At the dawn of the 20th century, the British royals were privy to a spiffy new system for infusing drinking water with carbon dioxide bubbles. It would take 53 years for SodaStream to reach commoners, and another 42 until it was acquired by an Israeli distributor and transformed into an international DIY product called Soda Club.
The brand really started to sparkle when it was taken over in 2007 by an Israeli entrepreneur with a Harvard Business School degree, and today the home carbonation system is sold by 40,000 stores in 41 countries. CEO Daniel Birnbaum says that about 4 million households now have a SodaStream machine on the kitchen counter.
“We still have a long runway ahead of us,” Birnbaum said. “There are a lot more households out there.”
Jazzing up a blah brand
Birnbaum was perfectly happy at the helm of Nike Israel when fellow Harvard alum Yuval Cohen, managing director of Fortissimo Capital, asked him to check out a possible acquisition.
“When he told me it was Soda Club, I almost fell off my chair, because I thought the company was gone,” recalled Birnbaum, who had previously established Pillsbury Israel.
But after visiting the firm’s Airport City headquarters, he predicted that Soda Club was a sure investment. It had an existing sales base of close to $100 million in a product category that accounts for $230 billion in sales globally.
Making what he calls the quickest career decision of his life, Birnbaum left Nike and took on Soda Club, determined to push its envelope of potential. Because for all its modest success, the brand was as flat as week-old pop.
“It was losing money on operating expenses. The management had little passion or optimism, no growth strategy, no new product pipeline, no new market development. I asked about their plans for markets like Russia and the U.S., and they had no answers.”

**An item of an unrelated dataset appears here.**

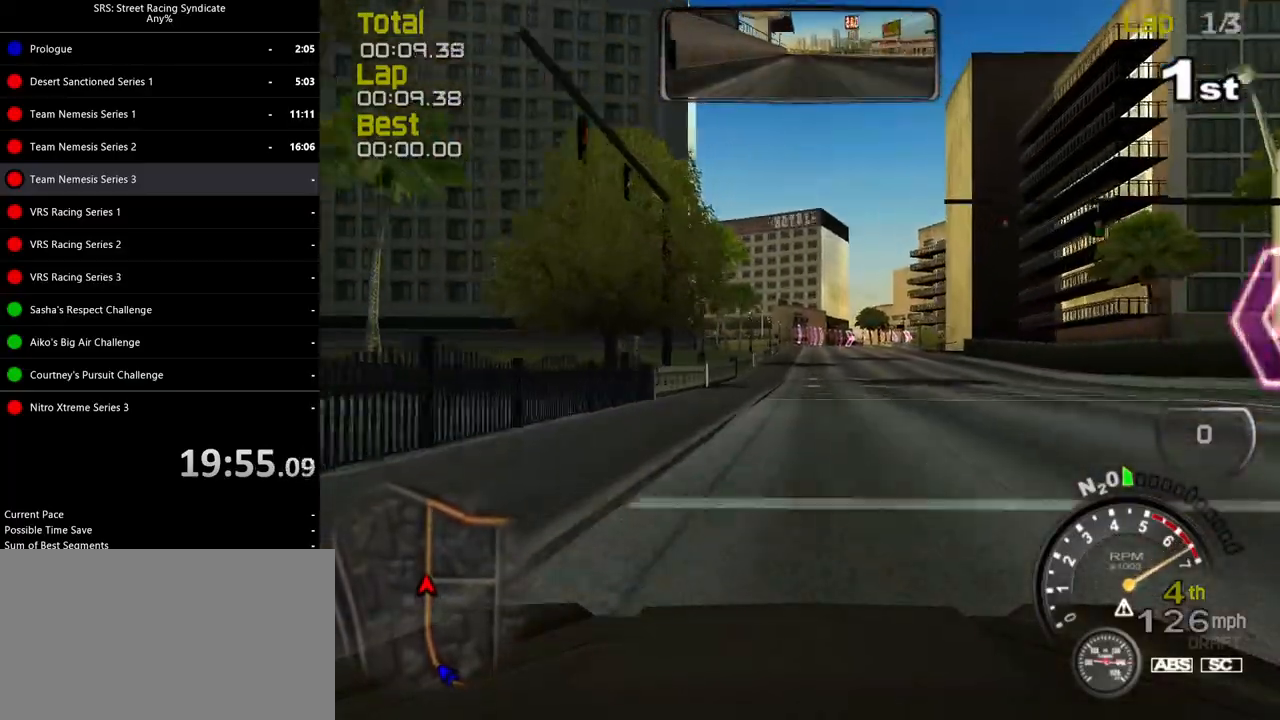
{"buttons": ["R2"], "left_stick": "center", "events": [[84, "TRIANGLE", "down"], [117, "left_stick", "up-right"], [200, "TRIANGLE", "up"], [234, "left_stick", "center"]]}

Just four years later, having rebranded the system with its old name and a new logo, Birnbaum has added 24 countries to the marketing mix and even relaunched it in the United Kingdom with its original commercial jingle, “Get busy with the fizzy.”
In the United States, where Soda Club was strictly Web-based, SodaStream is now available in mega-retailers including Williams-Sonoma, Macy’s, Bloomingdale’s, Sears, Kohl’s and Bed, Bath & Beyond.
A native New Yorker living in Israel since he was 7, Birnbaum understands the American market well thanks to his education and a stint at Procter & Gamble.
In November last year, SodaStream’s initial public offering on NASDAQ turned out to be the eighth-largest Israeli IPO ever in the United States and Israel’s biggest IPO in 2010.
“When we rang the closing bell on our first day as a public company, the vice chairman of NASDAQ announced that we are an Israeli company, and I just glowed,” said Birnbaum, who lives in Tel Mond with his family.